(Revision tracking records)
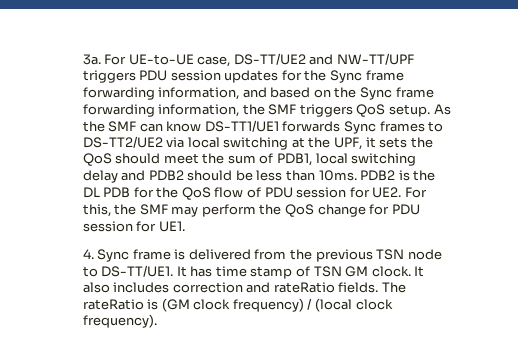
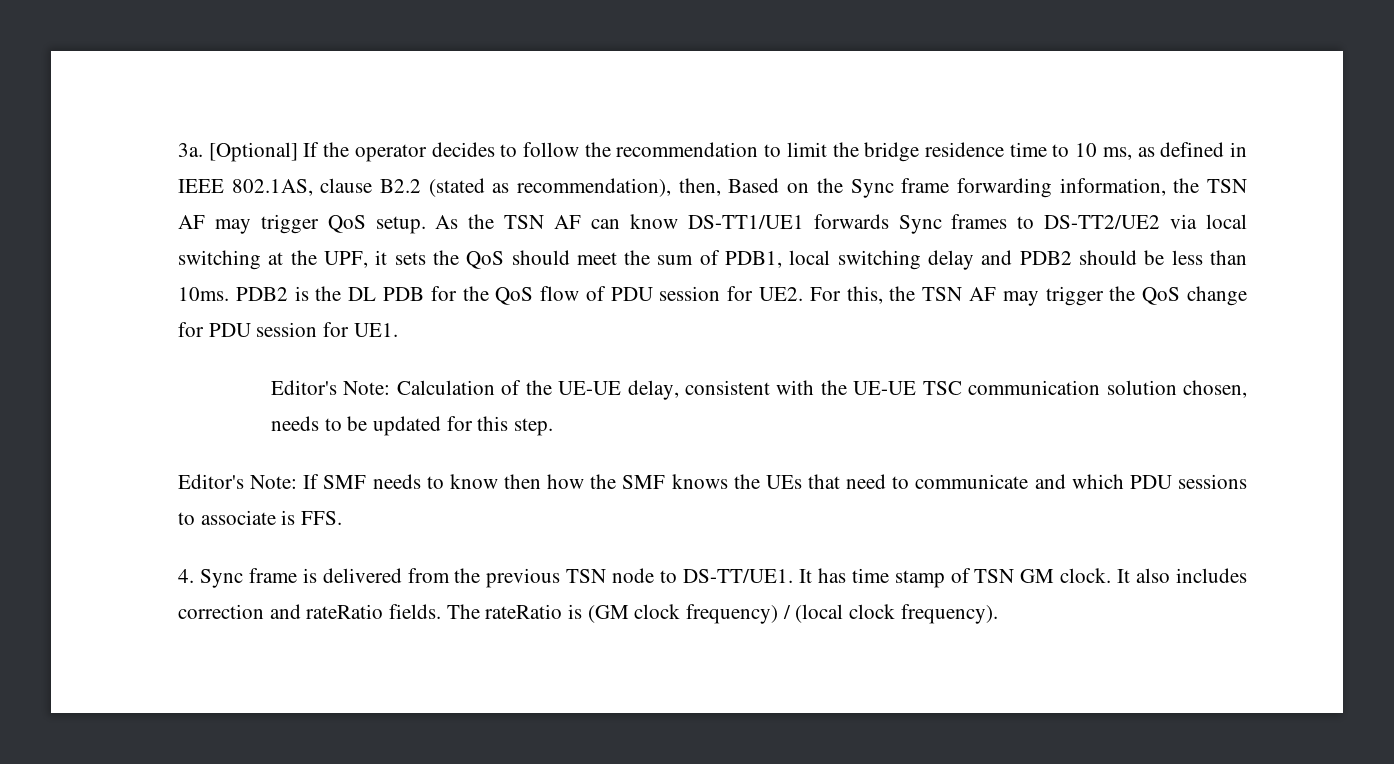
[104,53,414,67] [82,70,404,83] [82,87,311,100] For UE-to-UE case, DS-TT/UE2 and NW-TT/UPF triggers PDU session updates for the Sync frame forwarding information, and based -> [208,142,1247,162] [177,178,780,197] [Optional] If the operator decides to follow the recommendation to limit the bridge residence time to 10 ms, as defined in IEEE 802.1AS, clause B2.2 (stated as recommendation), then, Based
[268,104,353,117] SMF triggers -> [1206,179,1247,193] [177,214,319,234] TSN AF may trigger
[108,121,137,132] SMF -> [504,215,582,229] TSN AF
[139,204,256,217] SMF may perform -> [922,286,1104,306] TSN AF may trigger
(185, 226) none -> [270,380,1247,400] [270,416,553,436] [177,474,1247,489] [177,510,342,525] // Editor's Note: Calculation of the UE-UE delay, consistent with the UE-UE TSC communication solution chosen, needs to be updated for this step. // Editor's Note: If SMF needs to know then how the SMF knows the UEs that need to communicate and which PDU sessions to associate is FFS.

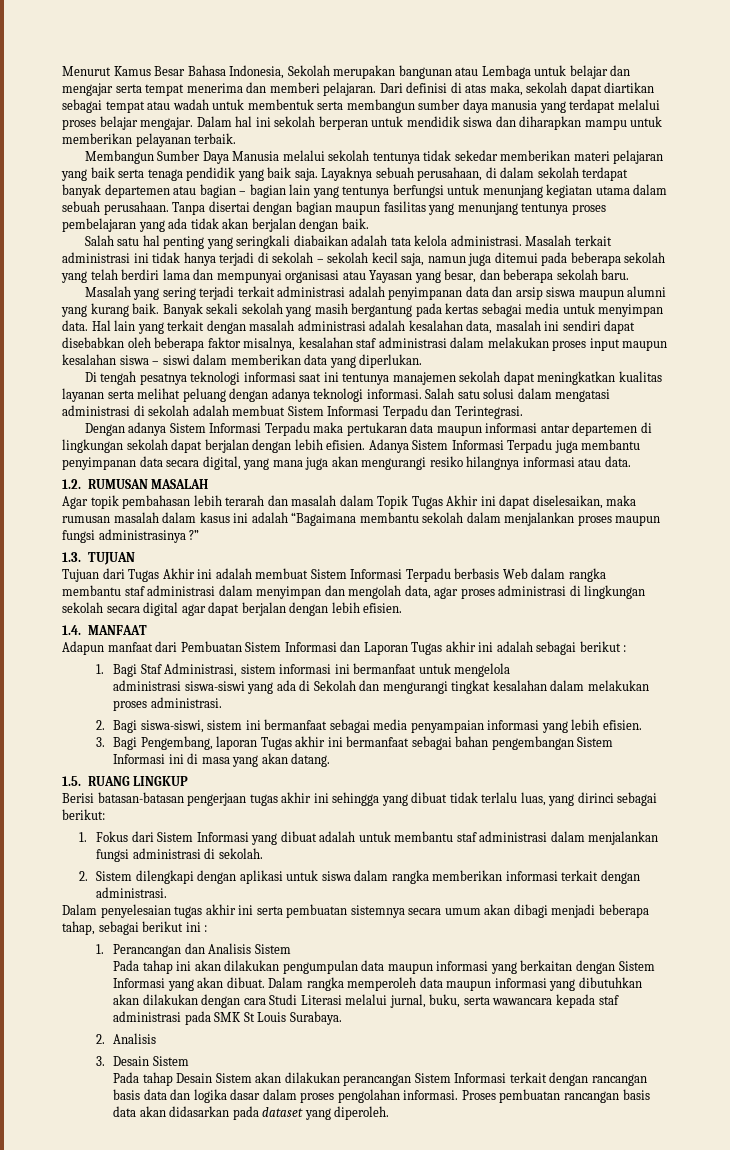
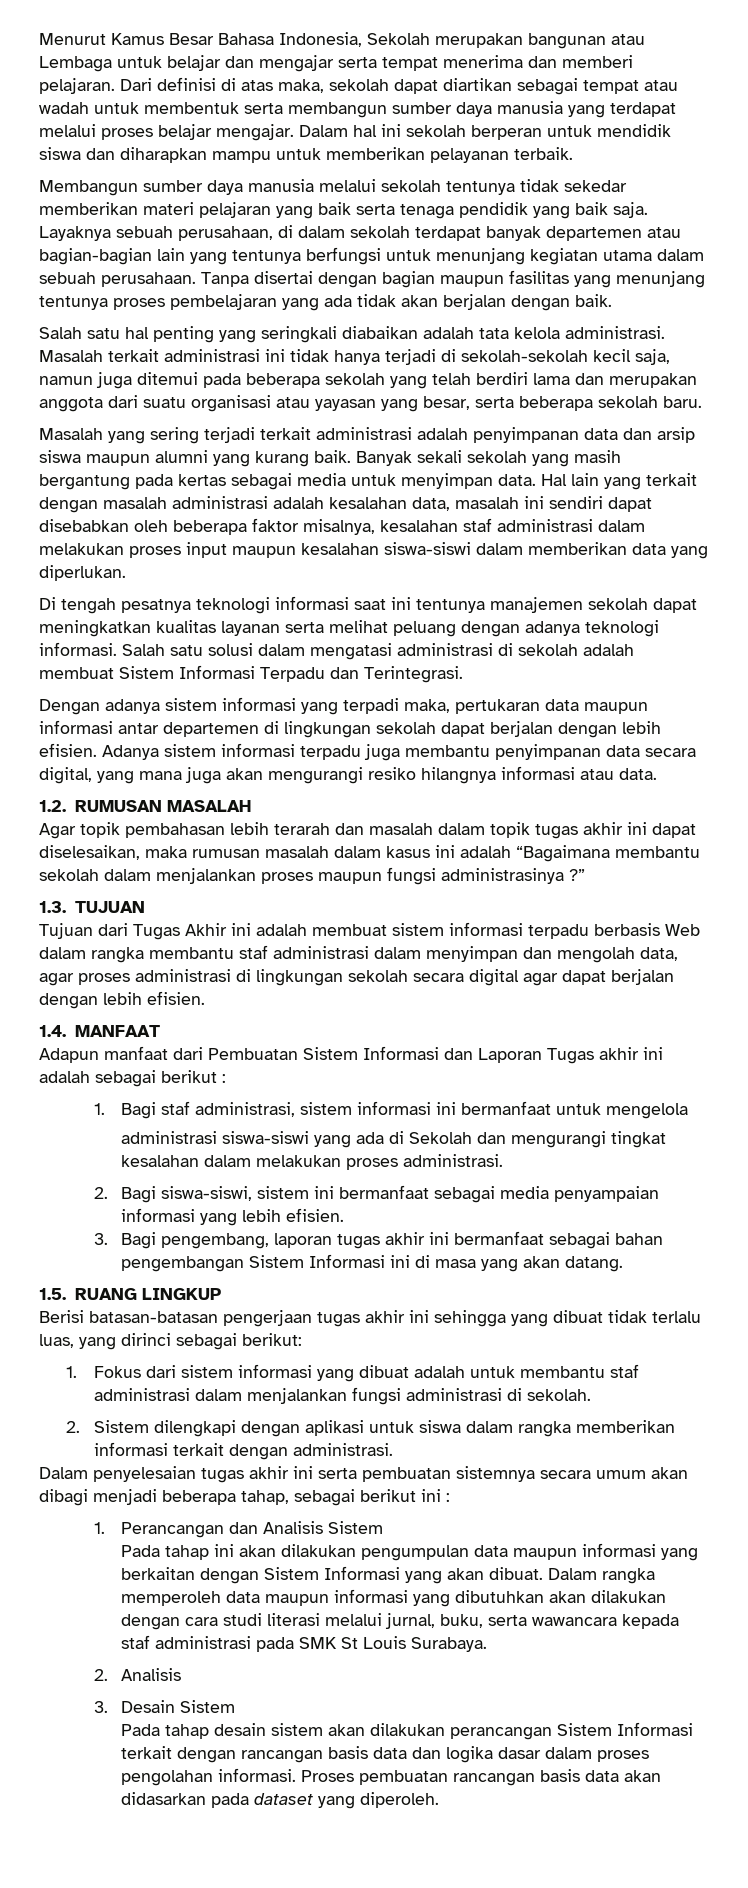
[157,150,280,164] Sumber Daya Manusia -> [143,179,314,195] sumber daya manusia
[199,184,286,198] bagian – bagian -> [39,248,152,265] bagian-bagian
[272,252,369,263] sekolah – sekolah -> [461,350,588,362] sekolah-sekolah
[216,270,282,283] mempunyai -> [609,373,697,388] [39,395,186,412] merupakan anggota dari suatu
[369,270,413,283] Yayasan -> [315,399,376,411] yayasan
[479,269,500,280] dan -> [475,397,514,408] serta
[119,355,190,365] siswa – siswi -> [384,542,471,555] siswa-siswi
[169,422,344,436] Sistem Informasi Terpadu maka -> [165,697,450,715] sistem informasi yang terpadi maka,
[412,439,553,453] Sistem Informasi Terpadu -> [164,743,361,760] sistem informasi terpadu
[377,495,479,509] Topik Tugas Akhir -> [490,822,623,839] topik tugas akhir
[310,568,451,582] Sistem Informasi Terpadu -> [392,922,589,939] sistem informasi terpadu
[140,663,238,677] Staf Administrasi, -> [161,1101,296,1117] staf administrasi,
[140,736,292,750] Pengembang, laporan Tugas -> [161,1233,381,1249] pengembang, laporan tugas
[157,832,249,842] Sistem Informasi -> [180,1364,312,1378] sistem informasi
[269,994,342,1005] Studi Literasi -> [223,1613,321,1626] studi literasi
[176,1073,252,1083] Desain Sistem -> [214,1723,324,1736] desain sistem

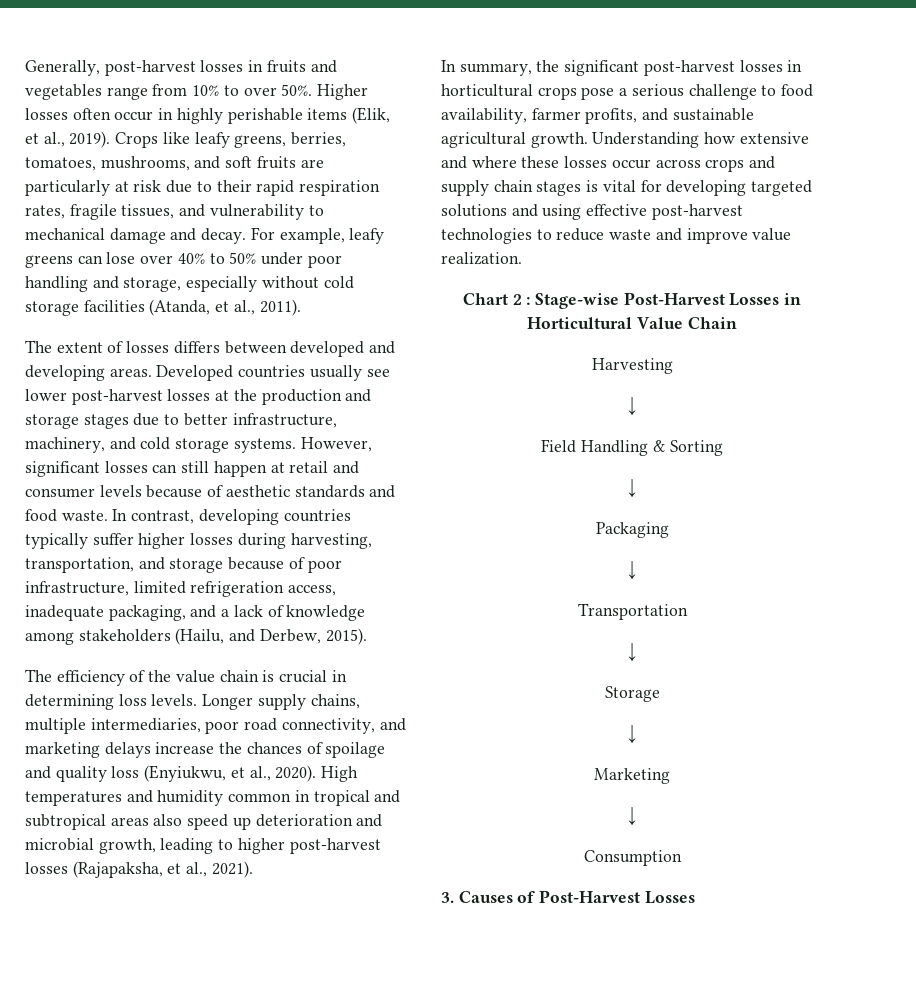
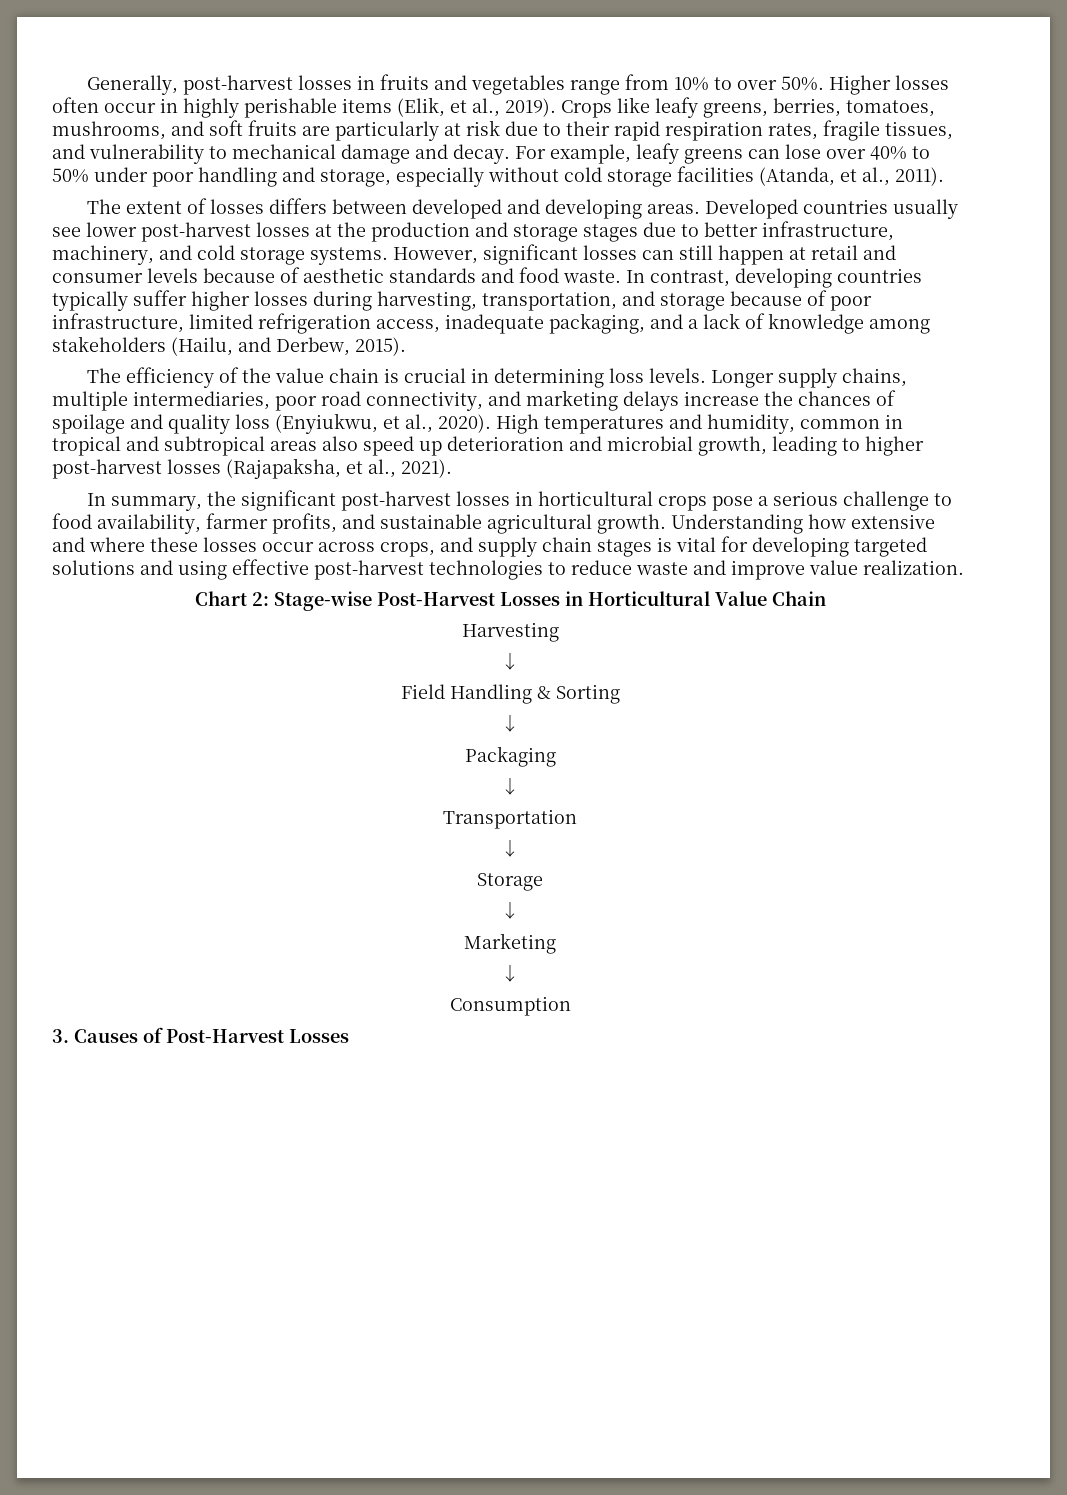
[157,790,224,806] humidity -> [707,414,795,434] humidity,
[705,159,745,172] crops -> [380,542,435,557] crops,
[512,294,531,305] 2 : -> [251,592,269,606] 2:

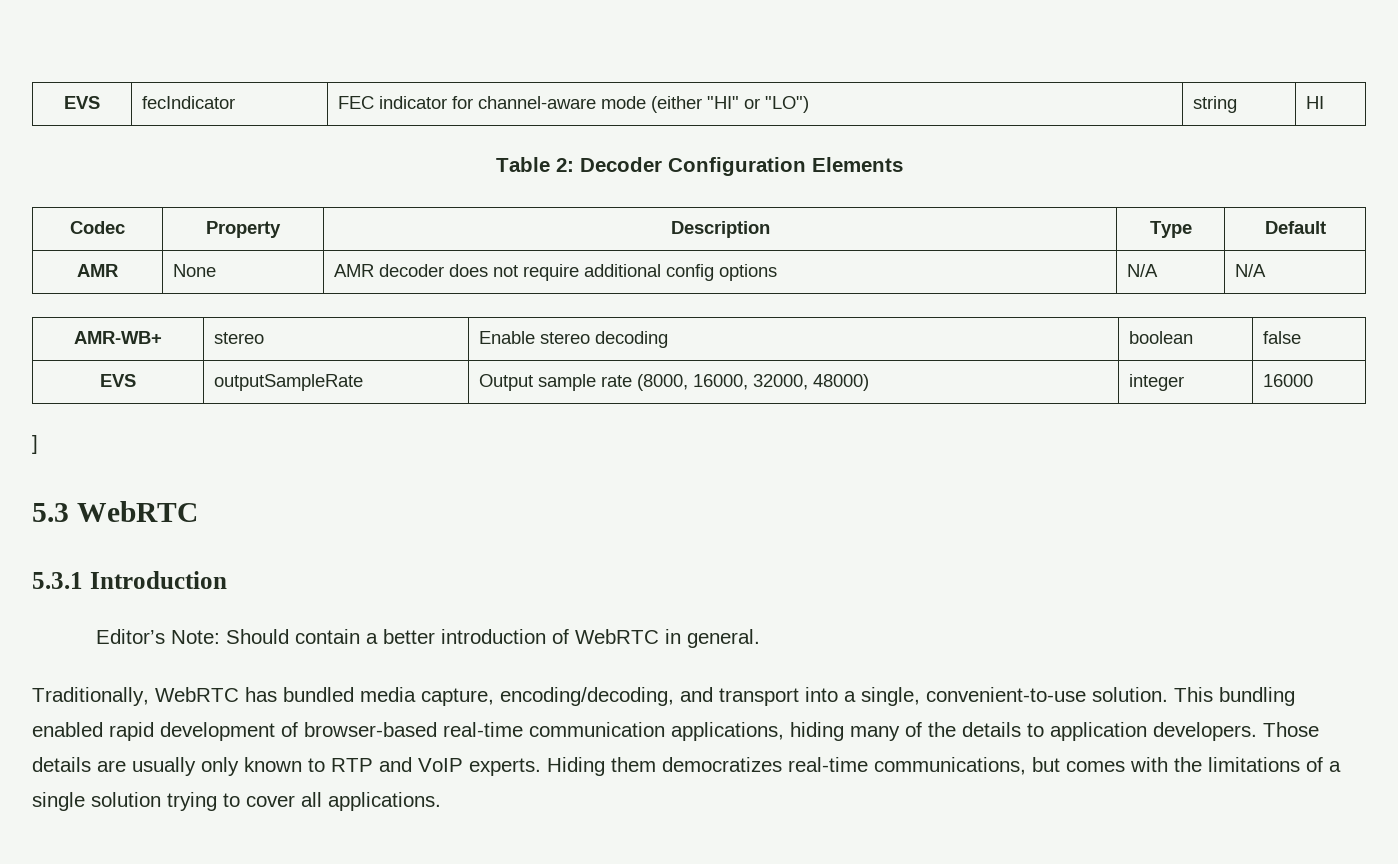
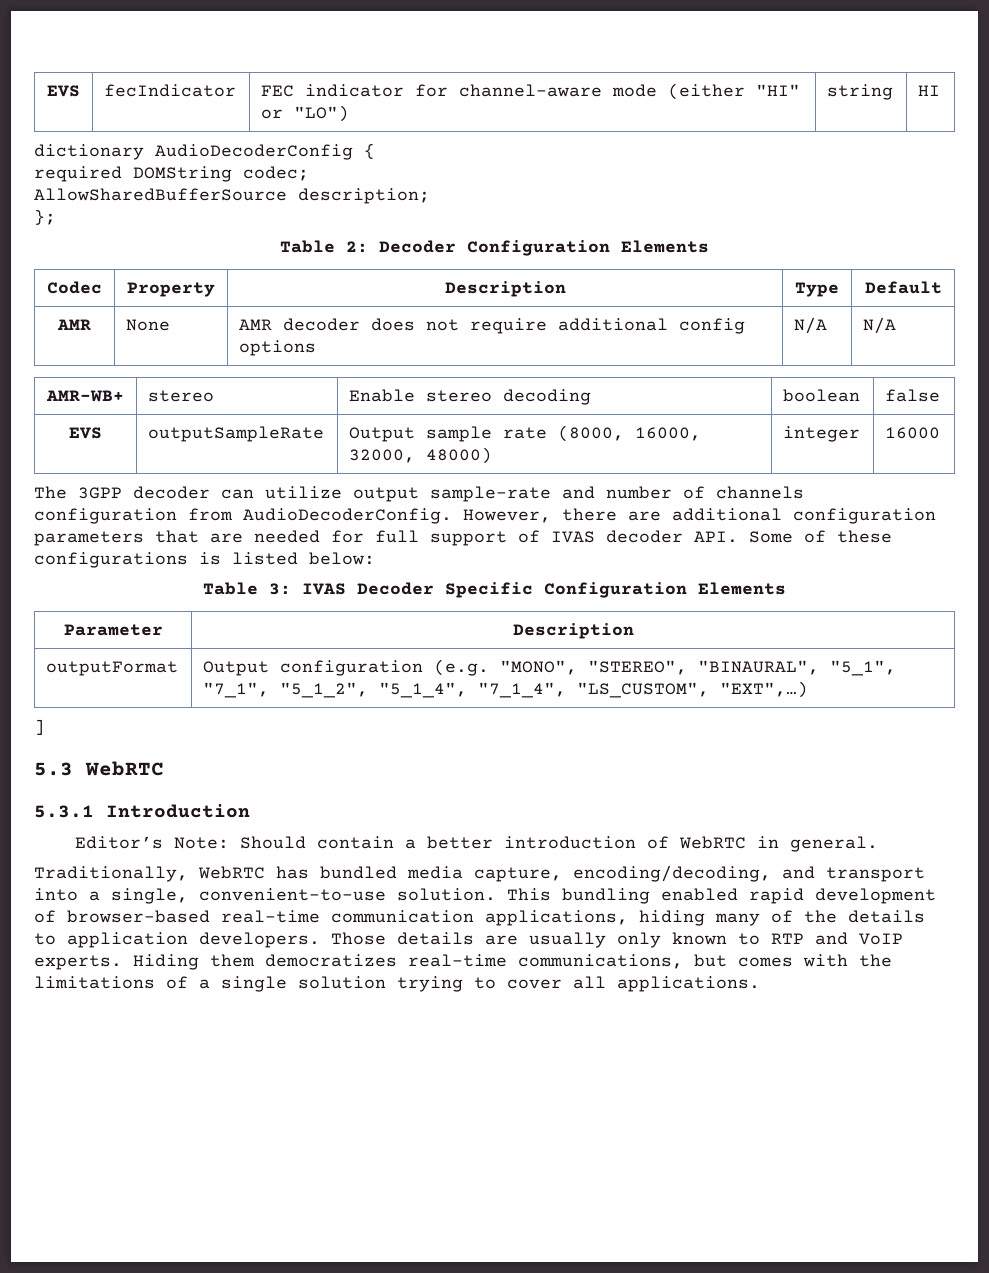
(1325, 102) none -> [34,143,375,160] [34,166,309,182] [34,188,430,204] [34,209,56,225] // dictionary AudioDecoderConfig { // required DOMString codec; // AllowSharedBufferSource description; // };
(1314, 380) none -> [34,486,804,502] [34,508,936,524] [34,530,892,546] [34,552,375,568] [203,582,786,598] [63,624,163,636] [512,623,634,639] [46,661,179,676] [203,659,897,676] [203,681,809,698] // The 3GPP decoder can utilize output sample-rate and number of channels configuration from AudioDecoderConfig. However, there are additional configuration parameters that are needed for full support of IVAS decoder API. Some of these configurations is listed below: // Table 3: IVAS Decoder Specific Configuration Elements // Parameter | Description // outputFormat | Output configuration (e.g. "MONO", "STEREO", "BINAURAL", "5_1", "7_1", "5_1_2", "5_1_4", "7_1_4", "LS_CUSTOM", "EXT",…)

◆ Task item ◆
Write out the lines of the entries above exactly, beginning with the first and ending with the line that contains "[377,495,479,509] Topik Tugas". No picture goes in.

◆ Written solution ◆
[104,53,414,67] [82,70,404,83] [82,87,311,100] For UE-to-UE case, DS-TT/UE2 and NW-TT/UPF triggers PDU session updates for the Sync frame forwarding information, and based -> [208,142,1247,162] [177,178,780,197] [Optional] If the operator decides to follow the recommendation to limit the bridge residence time to 10 ms, as defined in IEEE 802.1AS, clause B2.2 (stated as recommendation), then, Based
[268,104,353,117] SMF triggers -> [1206,179,1247,193] [177,214,319,234] TSN AF may trigger
[108,121,137,132] SMF -> [504,215,582,229] TSN AF
[139,204,256,217] SMF may perform -> [922,286,1104,306] TSN AF may trigger
(185, 226) none -> [270,380,1247,400] [270,416,553,436] [177,474,1247,489] [177,510,342,525] // Editor's Note: Calculation of the UE-UE delay, consistent with the UE-UE TSC communication solution chosen, needs to be updated for this step. // Editor's Note: If SMF needs to know then how the SMF knows the UEs that need to communicate and which PDU sessions to associate is FFS.

[157,150,280,164] Sumber Daya Manusia -> [143,179,314,195] sumber daya manusia
[199,184,286,198] bagian – bagian -> [39,248,152,265] bagian-bagian
[272,252,369,263] sekolah – sekolah -> [461,350,588,362] sekolah-sekolah
[216,270,282,283] mempunyai -> [609,373,697,388] [39,395,186,412] merupakan anggota dari suatu
[369,270,413,283] Yayasan -> [315,399,376,411] yayasan
[479,269,500,280] dan -> [475,397,514,408] serta
[119,355,190,365] siswa – siswi -> [384,542,471,555] siswa-siswi
[169,422,344,436] Sistem Informasi Terpadu maka -> [165,697,450,715] sistem informasi yang terpadi maka,
[412,439,553,453] Sistem Informasi Terpadu -> [164,743,361,760] sistem informasi terpadu
[377,495,479,509] Topik Tugas Akhir -> [490,822,623,839] topik tugas akhir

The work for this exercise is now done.